2 プリキュアとして承認を受ける

この復活についてはもうひとつ重大な転換が描かれている。それはなぎさとほのかがプリキュアであること、プリキュアとして試練に耐えてきたことが世界に承認されたということだ。なぎさの回想およびほのかの回想において、彼女たちの家族はプリキュアとしてのなぎさ、プリキュアとしてのほのかに向かって彼女たちを慰めたのだった。
世界を救えなかった(この時点では)プリキュアとしての自分たちを家族が認めた。これまで自分たちがプリキュアであることは、誰にも知られていなかった。彼女たちは虹の園を守るために戦っていたのだけれど、それは誰にも知られていなかった。もちろん日常の生活を通じて「美墨なぎさ雪城ほのか」と虹の園とは分かちがたく結びついていた。しかしキュアブラックキュアホワイトは、虹の園とは直接絆を結ぶことは無かった。
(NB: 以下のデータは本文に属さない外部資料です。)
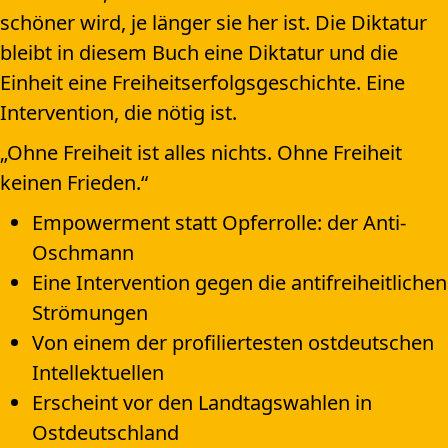
schöner wird, je länger sie her ist. Die Diktatur
bleibt in diesem Buch eine Diktatur und die
Einheit eine Freiheitserfolgsgeschichte. Eine
Intervention, die nötig ist.
„Ohne Freiheit ist alles nichts. Ohne Freiheit
keinen Frieden.“
Empowerment statt Opferrolle: der Anti-
Oschmann
Eine Intervention gegen die antifreiheitlichen
Strömungen
Von einem der profiliertesten ostdeutschen
Intellektuellen
Erscheint vor den Landtagswahlen in
Ostdeutschland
僕には彼女たちがプリキュアの姿のままで(過去の思い出とは言え)家族に対面し、プリキュアの姿のままで家族であると認められたということがとても大切な儀式であったように思える。なぎさとほのかはプリキュアになったことで、二つの人生を生きることになった。日常ではなぎさとほのか、非日常ではブラックとホワイトである。ドツクゾーンが全てを闇に飲み込まない限り日常と非日常は交わらないので、日常と非日常は交わらない(交わった時点で全てが混沌になってしまうため)。
これまでは、やや勝手に世界を救っていた感があったと僕は思う。また自分の半分を誰にもわかってもらえないという寂しさがあったと思う。しかしプリキュアの姿のままで家族に受け入れられたことで、彼女たちはプリキュアとしての人生においても世界と絆を結んだのだった。